The bill restored three key sections of the Patriot Act anti-terrorism law that expired at midnight on June 1 and extended through 2019 the following capabilities: roving wiretaps that allows NSA to monitor individuals even if they switch phones or computers, searches of business records, and conducting surveillance of “lone wolves”—individuals suspected of terrorist-related activities but with no official links to recognized terrorist groups.
However, Section 215 of the Patriot Act, the most controversial and possibly the most important to many civil liberty advocates, was amended by the USA Freedom Act to stop the NSA from continuing its mass phone data collection program. The data will now be retained by phone companies and the NSA will have to get permission from a federal court to obtain information about targeted individuals.
The White House has sold the USA Freedom Act as a reform bill to the NSA, but what do these amendments really mean for privacy advocates and how the NSA plans to operate in the future? And considering the fact that there has been no evidence of mass data collection ever thwarting a terrorist threat, will anyone even miss it?
The answer may have come today as the White House has requested that the mass collection dragnet be turned back on. It is a strange request, especially given the fact that the President’s signature is still drying on the USA Freedom Act, a bill that was specifically passed to reform this type of warrantless mass surveillance.

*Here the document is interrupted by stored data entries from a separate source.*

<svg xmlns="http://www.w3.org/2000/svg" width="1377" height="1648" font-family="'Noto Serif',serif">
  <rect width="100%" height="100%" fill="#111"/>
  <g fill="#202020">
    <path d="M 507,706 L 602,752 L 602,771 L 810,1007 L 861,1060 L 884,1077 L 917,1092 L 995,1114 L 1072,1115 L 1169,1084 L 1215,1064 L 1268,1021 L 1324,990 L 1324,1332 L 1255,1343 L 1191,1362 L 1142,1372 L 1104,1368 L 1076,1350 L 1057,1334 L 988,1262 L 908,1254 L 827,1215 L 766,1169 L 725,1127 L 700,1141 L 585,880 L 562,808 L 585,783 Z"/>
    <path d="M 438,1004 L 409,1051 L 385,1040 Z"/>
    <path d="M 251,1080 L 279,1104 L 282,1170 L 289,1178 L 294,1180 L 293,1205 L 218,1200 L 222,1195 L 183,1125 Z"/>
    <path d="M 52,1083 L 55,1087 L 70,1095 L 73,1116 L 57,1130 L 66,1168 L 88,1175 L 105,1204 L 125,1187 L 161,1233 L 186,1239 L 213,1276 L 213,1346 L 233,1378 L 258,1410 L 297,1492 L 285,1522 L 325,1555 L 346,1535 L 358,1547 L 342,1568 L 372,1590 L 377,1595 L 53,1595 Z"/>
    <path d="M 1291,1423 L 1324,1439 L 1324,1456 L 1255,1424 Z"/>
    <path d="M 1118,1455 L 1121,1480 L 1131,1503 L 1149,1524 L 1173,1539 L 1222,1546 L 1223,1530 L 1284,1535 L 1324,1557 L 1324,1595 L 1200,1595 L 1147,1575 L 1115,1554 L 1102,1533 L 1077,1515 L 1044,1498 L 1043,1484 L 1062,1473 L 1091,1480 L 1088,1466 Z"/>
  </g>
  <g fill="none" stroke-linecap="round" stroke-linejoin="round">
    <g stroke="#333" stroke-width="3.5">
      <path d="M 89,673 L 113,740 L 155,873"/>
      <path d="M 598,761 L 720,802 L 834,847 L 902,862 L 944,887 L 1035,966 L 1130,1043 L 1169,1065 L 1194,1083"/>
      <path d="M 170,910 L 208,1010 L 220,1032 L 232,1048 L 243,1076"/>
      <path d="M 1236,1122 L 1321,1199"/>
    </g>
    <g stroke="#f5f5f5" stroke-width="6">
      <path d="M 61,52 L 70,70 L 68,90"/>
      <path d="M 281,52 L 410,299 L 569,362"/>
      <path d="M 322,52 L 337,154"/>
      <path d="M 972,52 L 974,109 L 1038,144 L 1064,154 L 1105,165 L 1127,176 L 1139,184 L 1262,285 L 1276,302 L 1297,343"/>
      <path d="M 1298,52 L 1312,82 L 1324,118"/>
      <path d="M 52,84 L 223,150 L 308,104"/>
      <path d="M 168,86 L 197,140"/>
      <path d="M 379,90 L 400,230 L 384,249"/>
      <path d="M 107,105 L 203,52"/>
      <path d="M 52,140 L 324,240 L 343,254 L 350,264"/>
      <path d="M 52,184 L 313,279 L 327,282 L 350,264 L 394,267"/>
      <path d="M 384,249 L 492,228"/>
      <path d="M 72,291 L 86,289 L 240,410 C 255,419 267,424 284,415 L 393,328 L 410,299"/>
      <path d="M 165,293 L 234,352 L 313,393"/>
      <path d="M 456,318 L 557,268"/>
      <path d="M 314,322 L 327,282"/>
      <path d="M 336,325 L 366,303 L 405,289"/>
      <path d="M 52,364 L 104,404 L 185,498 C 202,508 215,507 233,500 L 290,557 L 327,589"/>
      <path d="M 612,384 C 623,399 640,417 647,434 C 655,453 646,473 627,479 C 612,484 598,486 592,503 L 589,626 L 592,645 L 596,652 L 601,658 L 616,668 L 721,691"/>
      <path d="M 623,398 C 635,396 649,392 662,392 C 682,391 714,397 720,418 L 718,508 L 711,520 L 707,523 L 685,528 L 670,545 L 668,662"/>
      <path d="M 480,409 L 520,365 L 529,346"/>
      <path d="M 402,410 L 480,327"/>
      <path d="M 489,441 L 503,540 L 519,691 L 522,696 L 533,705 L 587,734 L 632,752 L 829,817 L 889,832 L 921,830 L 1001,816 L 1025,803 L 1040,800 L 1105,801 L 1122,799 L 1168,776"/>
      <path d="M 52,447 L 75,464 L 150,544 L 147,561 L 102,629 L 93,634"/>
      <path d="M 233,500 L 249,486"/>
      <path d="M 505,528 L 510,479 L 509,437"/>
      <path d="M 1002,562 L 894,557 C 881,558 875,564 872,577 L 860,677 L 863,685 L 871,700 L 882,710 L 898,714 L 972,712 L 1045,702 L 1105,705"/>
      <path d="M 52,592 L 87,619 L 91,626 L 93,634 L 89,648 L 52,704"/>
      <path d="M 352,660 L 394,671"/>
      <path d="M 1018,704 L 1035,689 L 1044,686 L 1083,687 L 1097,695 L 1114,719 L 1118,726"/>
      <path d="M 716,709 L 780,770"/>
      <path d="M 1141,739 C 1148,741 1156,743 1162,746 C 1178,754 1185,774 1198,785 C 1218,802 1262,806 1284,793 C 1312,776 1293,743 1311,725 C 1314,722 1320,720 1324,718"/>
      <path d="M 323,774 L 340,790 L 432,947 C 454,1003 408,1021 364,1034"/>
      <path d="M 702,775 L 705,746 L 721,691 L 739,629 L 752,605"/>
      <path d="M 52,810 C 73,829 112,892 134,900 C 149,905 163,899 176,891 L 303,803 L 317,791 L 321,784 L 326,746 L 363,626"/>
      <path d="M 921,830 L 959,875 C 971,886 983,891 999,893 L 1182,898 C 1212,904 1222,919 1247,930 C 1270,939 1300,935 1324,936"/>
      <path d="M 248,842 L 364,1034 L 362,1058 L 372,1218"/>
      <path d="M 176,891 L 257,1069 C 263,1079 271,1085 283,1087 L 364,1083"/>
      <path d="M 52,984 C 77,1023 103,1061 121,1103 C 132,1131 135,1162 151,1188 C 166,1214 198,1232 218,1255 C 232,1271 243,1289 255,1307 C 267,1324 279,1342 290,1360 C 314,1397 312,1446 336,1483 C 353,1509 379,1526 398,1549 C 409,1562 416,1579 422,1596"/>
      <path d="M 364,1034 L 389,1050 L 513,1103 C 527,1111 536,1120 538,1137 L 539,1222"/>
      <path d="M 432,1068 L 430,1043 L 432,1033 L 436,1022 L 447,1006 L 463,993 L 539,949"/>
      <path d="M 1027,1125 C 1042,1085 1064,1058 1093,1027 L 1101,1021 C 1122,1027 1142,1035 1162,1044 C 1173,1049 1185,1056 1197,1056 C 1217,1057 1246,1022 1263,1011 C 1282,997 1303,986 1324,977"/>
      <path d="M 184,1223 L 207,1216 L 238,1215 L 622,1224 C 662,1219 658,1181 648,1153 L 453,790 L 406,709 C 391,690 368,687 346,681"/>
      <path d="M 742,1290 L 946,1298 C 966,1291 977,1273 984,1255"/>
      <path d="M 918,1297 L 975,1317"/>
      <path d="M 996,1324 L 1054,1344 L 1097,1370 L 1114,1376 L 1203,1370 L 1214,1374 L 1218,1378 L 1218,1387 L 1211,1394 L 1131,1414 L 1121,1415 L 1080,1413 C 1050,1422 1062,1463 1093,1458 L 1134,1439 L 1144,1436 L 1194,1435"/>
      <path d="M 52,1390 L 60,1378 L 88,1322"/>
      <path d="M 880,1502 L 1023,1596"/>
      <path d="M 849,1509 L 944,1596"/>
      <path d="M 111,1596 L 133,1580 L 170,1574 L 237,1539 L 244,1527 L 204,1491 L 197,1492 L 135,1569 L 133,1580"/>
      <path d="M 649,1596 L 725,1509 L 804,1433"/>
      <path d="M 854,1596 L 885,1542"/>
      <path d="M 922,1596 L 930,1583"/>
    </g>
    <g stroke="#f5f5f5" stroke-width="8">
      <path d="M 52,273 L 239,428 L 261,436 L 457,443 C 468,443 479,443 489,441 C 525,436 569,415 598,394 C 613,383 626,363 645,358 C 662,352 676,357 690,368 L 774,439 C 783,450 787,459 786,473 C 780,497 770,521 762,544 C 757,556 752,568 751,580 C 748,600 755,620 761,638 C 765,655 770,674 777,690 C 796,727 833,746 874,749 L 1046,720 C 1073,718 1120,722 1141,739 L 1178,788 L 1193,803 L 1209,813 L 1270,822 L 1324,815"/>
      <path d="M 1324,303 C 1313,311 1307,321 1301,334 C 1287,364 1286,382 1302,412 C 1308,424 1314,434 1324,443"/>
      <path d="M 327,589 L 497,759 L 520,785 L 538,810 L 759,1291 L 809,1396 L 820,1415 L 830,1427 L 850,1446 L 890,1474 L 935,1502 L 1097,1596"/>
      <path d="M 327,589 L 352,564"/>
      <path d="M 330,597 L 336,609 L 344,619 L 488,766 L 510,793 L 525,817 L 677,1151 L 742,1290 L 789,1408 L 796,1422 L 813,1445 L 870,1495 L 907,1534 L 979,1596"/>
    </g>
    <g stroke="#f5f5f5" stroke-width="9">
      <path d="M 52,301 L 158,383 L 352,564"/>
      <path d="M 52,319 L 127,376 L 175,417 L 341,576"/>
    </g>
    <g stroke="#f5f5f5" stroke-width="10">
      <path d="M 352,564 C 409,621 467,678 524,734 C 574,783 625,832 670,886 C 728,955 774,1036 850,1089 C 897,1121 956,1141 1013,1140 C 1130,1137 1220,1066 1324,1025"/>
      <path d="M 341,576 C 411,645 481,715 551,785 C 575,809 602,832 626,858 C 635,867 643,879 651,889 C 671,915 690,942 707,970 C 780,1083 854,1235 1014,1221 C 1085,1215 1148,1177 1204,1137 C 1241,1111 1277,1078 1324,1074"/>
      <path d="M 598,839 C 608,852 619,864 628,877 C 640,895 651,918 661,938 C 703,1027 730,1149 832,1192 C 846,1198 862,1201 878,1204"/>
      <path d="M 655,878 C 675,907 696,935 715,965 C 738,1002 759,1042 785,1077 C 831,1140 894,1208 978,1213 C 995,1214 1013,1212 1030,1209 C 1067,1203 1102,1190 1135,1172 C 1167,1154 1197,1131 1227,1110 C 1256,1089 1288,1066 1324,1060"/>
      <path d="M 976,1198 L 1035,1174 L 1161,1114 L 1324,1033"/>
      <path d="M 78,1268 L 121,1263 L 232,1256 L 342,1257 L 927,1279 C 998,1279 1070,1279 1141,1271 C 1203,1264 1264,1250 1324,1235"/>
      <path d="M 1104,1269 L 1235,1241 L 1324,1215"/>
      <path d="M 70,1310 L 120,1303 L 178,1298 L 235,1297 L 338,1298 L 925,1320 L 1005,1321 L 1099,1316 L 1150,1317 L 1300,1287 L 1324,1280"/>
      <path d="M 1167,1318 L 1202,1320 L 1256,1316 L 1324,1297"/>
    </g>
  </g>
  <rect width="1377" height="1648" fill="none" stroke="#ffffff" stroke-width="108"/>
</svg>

- The Patriot Act let NSA collect Americans’ data w/o a warrant.
- May 7, an appeals court ruled this meta data collection illegal.
- But on June 1, the Patriot Act expired anyways.
- June 2, President Obama signed the USA Freedom Act into law.
- It lets NSA access people’s data, but only with a warrant.
- NSA will have to ask phone companies for specific data.
- Today, Obama asked that warrantless collection be turned on.
- This is the same dragnet that the USA Freedom Act forbids.
- USA Freedom Act says there is a 6-month transition period.
- But the expiration of Patriot Act makes this a sticky legal issue.